Si l'on sait maintenant que l'homme était présent au Soudan dès le Paléolithique, les traces de sédentarisation, quand les hommes vivaient d'élevage et de d'agriculture, ne remontent qu'à 60 000 ans. Ainsi, du XXVe siècle avant notre ère à l'arrivée des Égyptiens, trois royaumes, dits de Kerma (du nom de la capitale d'alors), se sont succédé, organisant le Soudan en différents groupes, chacun chargé d'un "rôle" économique ou politique selon son positionnement géographique.

Le terrain de réserve des Égyptiens

Mais viennent alors quatre siècles de colonisation égyptienne où les pharaons ne voient en ce nouveau territoire qu'une route essentielle pour les échanges commerciaux avec les pays d'Afrique plus au sud et une zone d'exploitation minière où l'or afflue. Quant aux Nubiens, ils sont enrôlés sur les grands chantiers de construction en Égypte. Mais le Soudan n'a pas dit son dernier mot.

Fin de la domination païenne et colonisation toujours

Le vice-roi de Koush réunifie les provinces soudanaises et organise l'économie du pays, qui retrouve de son éclat malgré quelques guerres civiles entre le nord et le sud. Mais cela ne dure pas, car bientôt le pays est évangélisé et envahi par les premiers chrétiens. Cela durera du VIe au XIVe siècle, avant de passer sous domination musulmane jusqu'à la fin du XIXe siècle. Commence alors un demi-siècle de domination britannique où toute révolte est stoppée par les armes.

Le "pays des noirs"

En 1956, le Soudan naît officiellement. "Balad as-sudaan", c'est ce que signifie son nom en arabe. C'est dire si cette Nubie (le nord du Soudan), si longtemps exploitée par des puissances étrangères, a porté longtemps le poids de la couleur de peau de ses habitants. Un poids qui s'est transformé en fierté, jusqu'à être intégrée dans le nom du pays au moment où celui-ci prend son indépendance face à ses derniers colonisateurs. Mais sa création est aussitôt accompagnée de mouvement de rebellions et de coups d'état.

Le Darfour prend les armes...

Le Soudan, partagé en cinq régions, a du mal à s'unifier. De toutes parts, les conflits éclatent, chacun dans sa région revendiquant sa suprématie par rapport aux autres. La religion musulmane domine le nord et l'ouest, tandis que le sud du pays, le Darfour, est à domination chrétienne. En 2003, la rébellion, qui durait depuis une dizaine d'année, devient une guerre. Elle se soldera par l'intervention des casques bleus pour empêcher les massacres de toute part et aider les réfugiés à survivre dans les camps. Khartoum finit par céder et un mandat d'arrêt international est même lancé contre Omar-El-Béchir, le président du Soudan (qui avait pris le pouvoir par un coup d'état en 1989).
... et gagne son indépendance.

Le Sud-Darfour, c'est le désert qui subit de plein fouet l'érosion, le manque d'eau et de nourriture. La population y survit principalement dans des camps de l'ONU, avec une aide humanitaire à grands renforts de casques bleus.

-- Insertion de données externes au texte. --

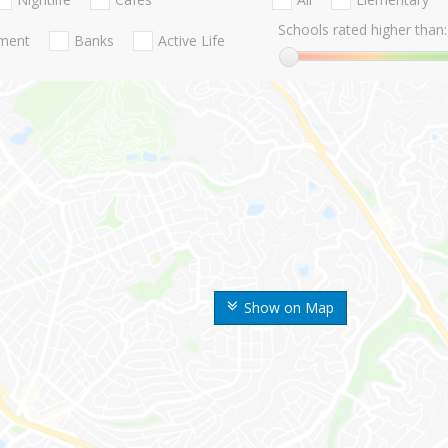
Schools rated higher than:
nment
Banks
Active Life
Show on Map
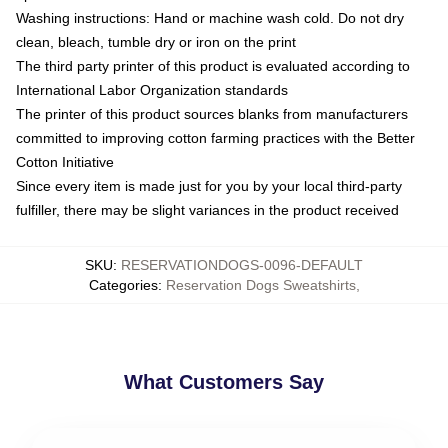
Washing instructions: Hand or machine wash cold. Do not dry
clean, bleach, tumble dry or iron on the print
The third party printer of this product is evaluated according to
International Labor Organization standards
The printer of this product sources blanks from manufacturers
committed to improving cotton farming practices with the Better
Cotton Initiative
Since every item is made just for you by your local third-party
fulfiller, there may be slight variances in the product received
SKU
:
RESERVATIONDOGS-0096-DEFAULT
Categories
:
Reservation Dogs Sweatshirts
,
What Customers Say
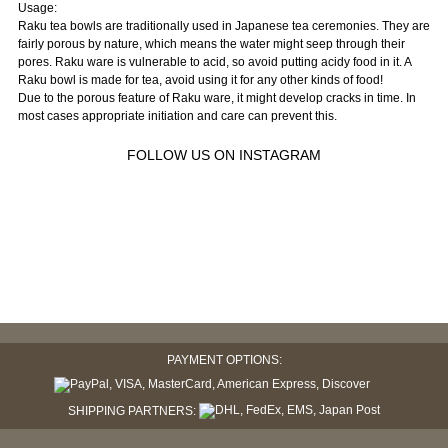
Usage:
Raku tea bowls are traditionally used in Japanese tea ceremonies. They are
fairly porous by nature, which means the water might seep through their
pores. Raku ware is vulnerable to acid, so avoid putting acidy food in it. A
Raku bowl is made for tea, avoid using it for any other kinds of food!
Due to the porous feature of Raku ware, it might develop cracks in time. In
most cases appropriate initiation and care can prevent this.
FOLLOW US ON INSTAGRAM
PAYMENT OPTIONS:
SHIPPING PARTNERS:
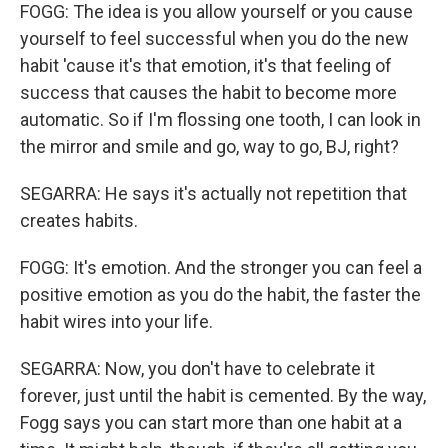
FOGG: The idea is you allow yourself or you cause
yourself to feel successful when you do the new
habit 'cause it's that emotion, it's that feeling of
success that causes the habit to become more
automatic. So if I'm flossing one tooth, I can look in
the mirror and smile and go, way to go, BJ, right?
SEGARRA: He says it's actually not repetition that
creates habits.
FOGG: It's emotion. And the stronger you can feel a
positive emotion as you do the habit, the faster the
habit wires into your life.
SEGARRA: Now, you don't have to celebrate it
forever, just until the habit is cemented. By the way,
Fogg says you can start more than one habit at a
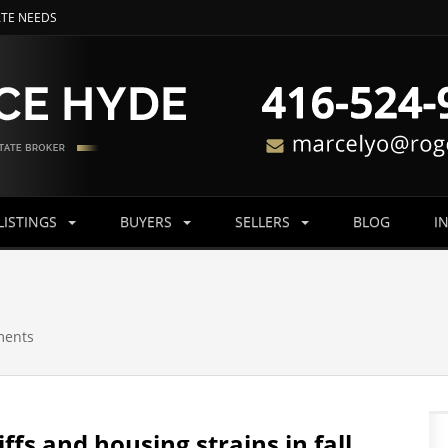
ATE NEEDS
LISTINGS
BUYERS
SELLERS
BLOG
I
ments
ffs and housing strains in fall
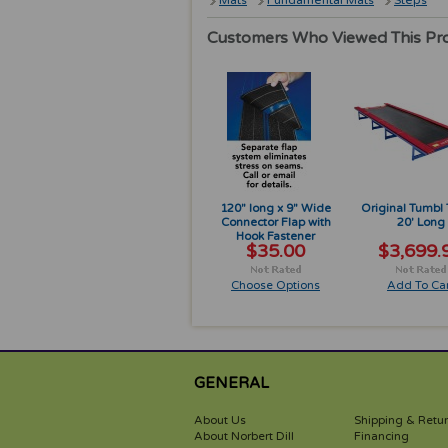
Mats
Fundamental Mats
Steps
Customers Who Viewed This Pr
120" long x 9" Wide
Original Tumbl
Connector Flap with
20' Long
Hook Fastener
$35.00
$3,699.
Choose Options
Add To Car
GENERAL
About Us
Shipping & Retu
About Norbert Dill
Financing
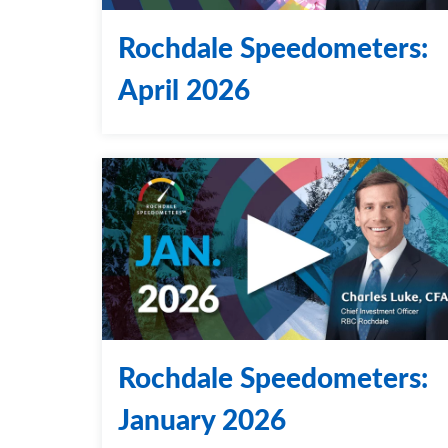
Rochdale Speedometers:
April 2026
Rochdale Speedometers:
January 2026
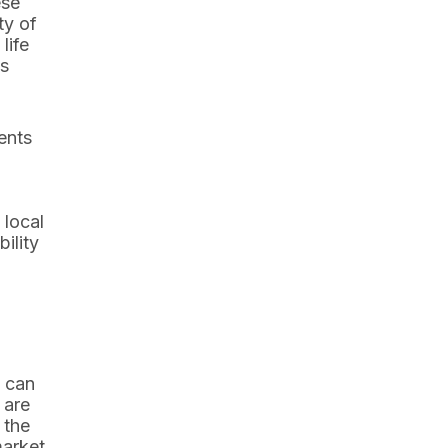
ese
ty of
life
ts
ents
 local
ility
e can
 are
 the
market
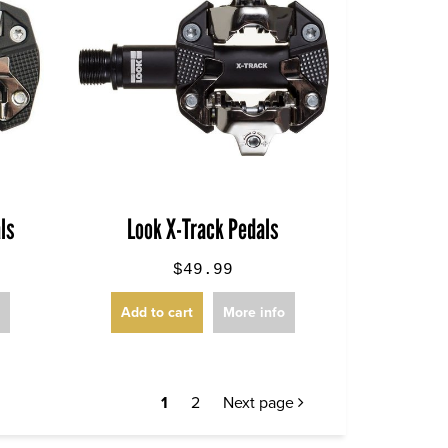
ls
Look X-Track Pedals
$49.99
o
Add to cart
More info
1
2
Next page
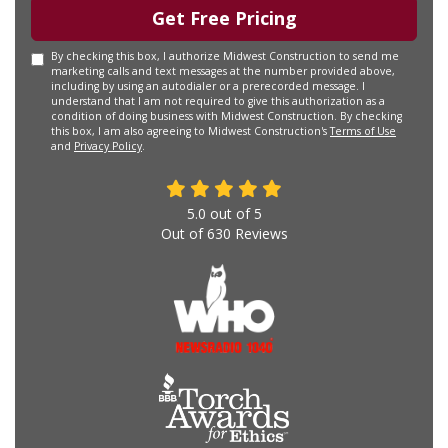
Get Free Pricing
By checking this box, I authorize Midwest Construction to send me
marketing calls and text messages at the number provided above,
including by using an autodialer or a prerecorded message. I
understand that I am not required to give this authorization as a
condition of doing business with Midwest Construction. By checking
this box, I am also agreeing to Midwest Construction's
Terms of Use
and
Privacy Policy
.
5.0
out of
5
Out of
630
Reviews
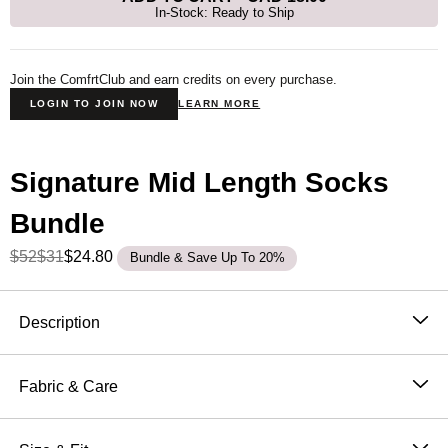
In-Stock: Ready to Ship
Join the ComfrtClub and earn credits on every purchase.
LOGIN TO JOIN NOW
LEARN MORE
Signature Mid Length Socks
Bundle
$52
$31
$24.80
Bundle & Save Up To 20%
Product Description
Description
Our Signature Mid-Length
Socks provide ultimate
comfort, extra cushioning, and contouring. We have
Fabric & Care
added reinforced 4-way stretch, ribbing, and a flattering
Super Soft Combed Cotton Fleece
fit to the calf. These socks are perfect for any occasion,
50.9% Cotton, 49.1% Polyester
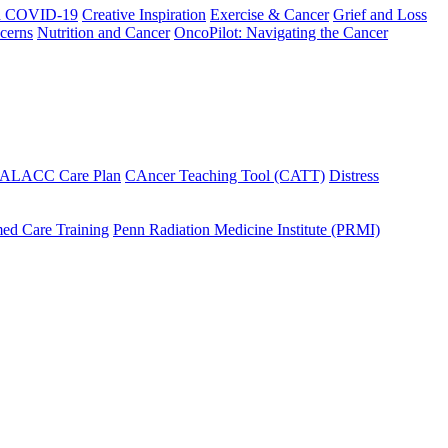
h COVID-19
Creative Inspiration
Exercise & Cancer
Grief and Loss
cerns
Nutrition and Cancer
OncoPilot: Navigating the Cancer
 ALACC Care Plan
CAncer Teaching Tool (CATT)
Distress
ed Care Training
Penn Radiation Medicine Institute (PRMI)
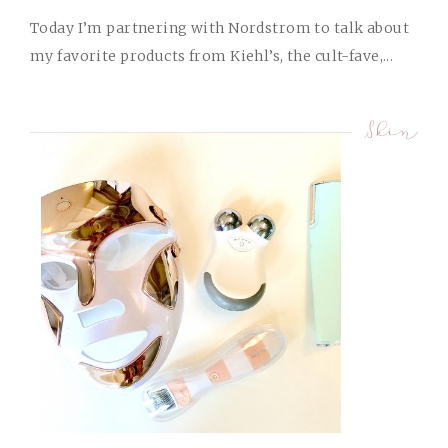
Today I’m partnering with Nordstrom to talk about
my favorite products from Kiehl’s, the cult-fave,...
Skin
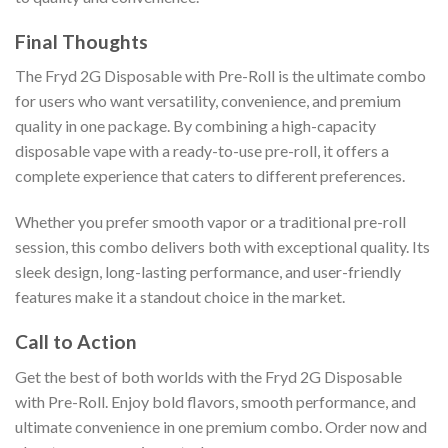
Final Thoughts
The Fryd 2G Disposable with Pre-Roll is the ultimate combo
for users who want versatility, convenience, and premium
quality in one package. By combining a high-capacity
disposable vape with a ready-to-use pre-roll, it offers a
complete experience that caters to different preferences.
Whether you prefer smooth vapor or a traditional pre-roll
session, this combo delivers both with exceptional quality. Its
sleek design, long-lasting performance, and user-friendly
features make it a standout choice in the market.
Call to Action
Get the best of both worlds with the Fryd 2G Disposable
with Pre-Roll. Enjoy bold flavors, smooth performance, and
ultimate convenience in one premium combo. Order now and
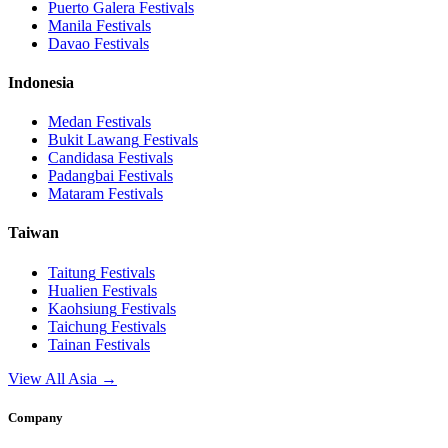
Puerto Galera
Festivals
Manila
Festivals
Davao
Festivals
Indonesia
Medan
Festivals
Bukit Lawang
Festivals
Candidasa
Festivals
Padangbai
Festivals
Mataram
Festivals
Taiwan
Taitung
Festivals
Hualien
Festivals
Kaohsiung
Festivals
Taichung
Festivals
Tainan
Festivals
View All Asia →
Company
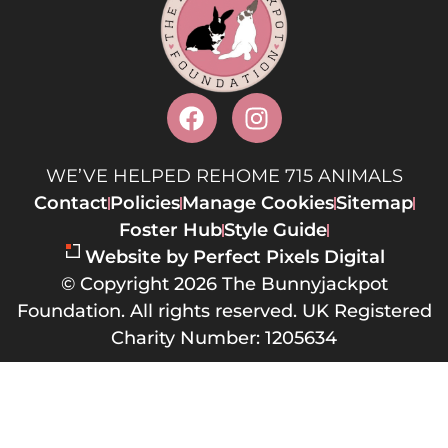
WE’VE HELPED REHOME 715 ANIMALS
Contact
Policies
Manage Cookies
Sitemap
Foster Hub
Style Guide
Website by Perfect Pixels Digital
© Copyright 2026 The Bunnyjackpot
Foundation. All rights reserved. UK Registered
Charity Number: 1205634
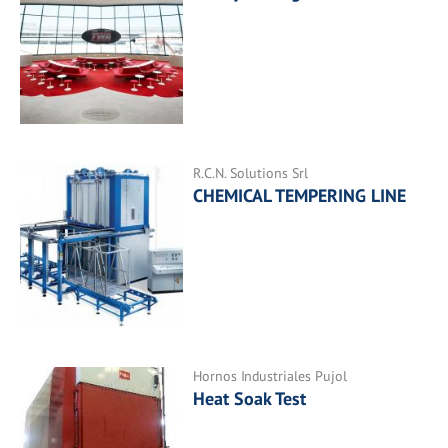
R.C.N. Solutions Srl
CHEMICAL TEMPERING LINE
Hornos Industriales Pujol
Heat Soak Test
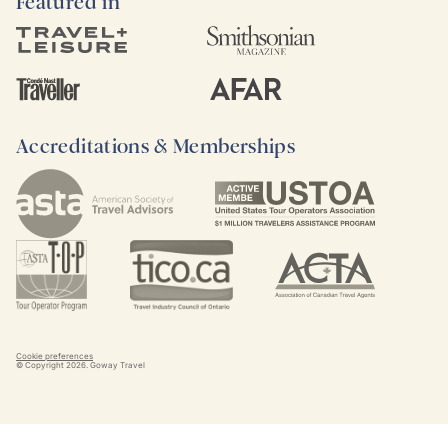
Featured in
Accreditations & Memberships
Cookie preferences
© Copyright
2026
. Goway Travel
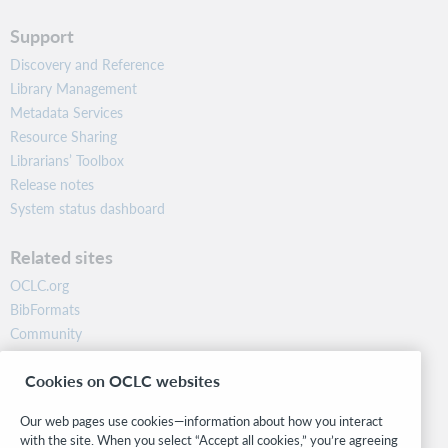
Support
Discovery and Reference
Library Management
Metadata Services
Resource Sharing
Librarians’ Toolbox
Release notes
System status dashboard
Related sites
OCLC.org
BibFormats
Community
Research
Cookies on OCLC websites
WebJunction
Developer Network
Our web pages use cookies—information about how you interact
with the site. When you select “Accept all cookies,” you’re agreeing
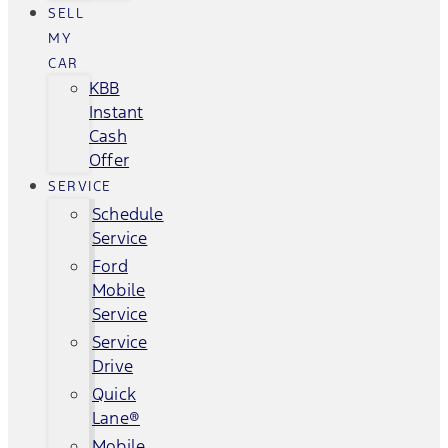
SELL
MY
CAR
KBB
Instant
Cash
Offer
SERVICE
Schedule
Service
Ford
Mobile
Service
Service
Drive
Quick
Lane®
Mobile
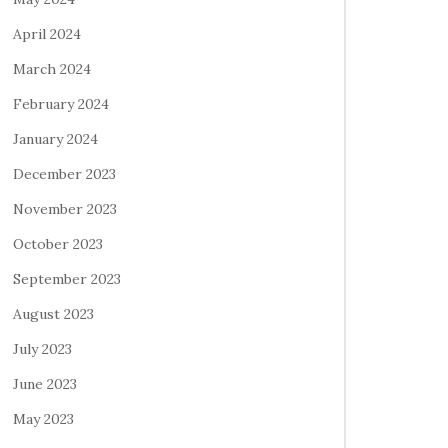
April 2024
March 2024
February 2024
January 2024
December 2023
November 2023
October 2023
September 2023
August 2023
July 2023
June 2023
May 2023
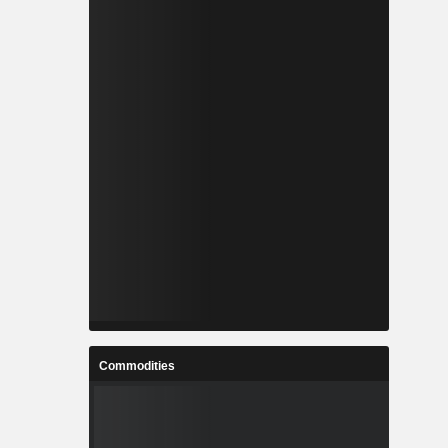
Commodities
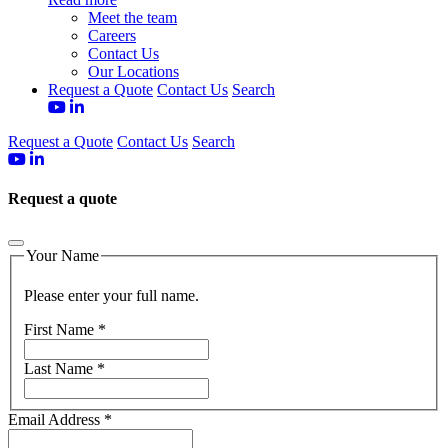
Meet the team
Careers
Contact Us
Our Locations
Request a Quote
Contact Us
Search
Request a Quote
Contact Us
Search
Request a quote
Your Name
Please enter your full name.
First Name
*
Last Name
*
Email Address
*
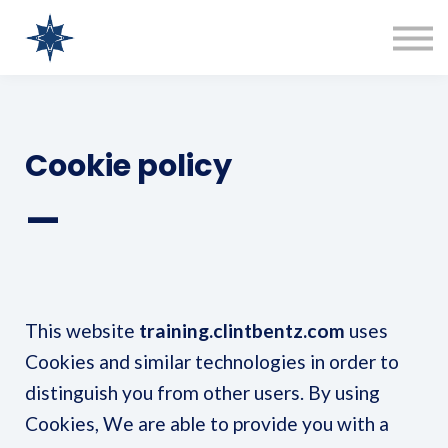
COURSES
SIGN IN
SIGN UP
Clint Bentz Consulting
Cookie policy
—
This website
training.clintbentz.com
uses
Cookies and similar technologies in order to
distinguish you from other users. By using
Cookies, We are able to provide you with a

Mais c'est aussi un sous-sol riche en pétrole qui attire toutes les convoitises et pourrait bien faire la force du futur nouvel État de l'Union africaine. À commencer par des négociations entre le nord (où sont concentrées toutes les infrastructures modernes du pays au niveau industriel) et le futur nouvel état (dont le sous-sol regorge de mines d'or et de cuivre).

Son nom ?

La question n'est pas encore tranchée pour les indépendantistes : Djouba ou Juba (nom de la capitale du sud), Nouveau Soudan, Equatorie, Djouwama ou République du Nil, autant de noms qui seraient enfin synonyme de liberté pour un peuple qui a fait entendre sa voix hier en votant d'ores et déjà majoritairement pour son indépendance. Mais à ce jour les votes ne sont pas clos, ils dureront jusqu'au 15 janvier et les résultats définitifs sont attendus mi-février, à condition qu'au moins 60% de la population se soit rendue aux urnes, faute de quoi le scrutin serait invalidé.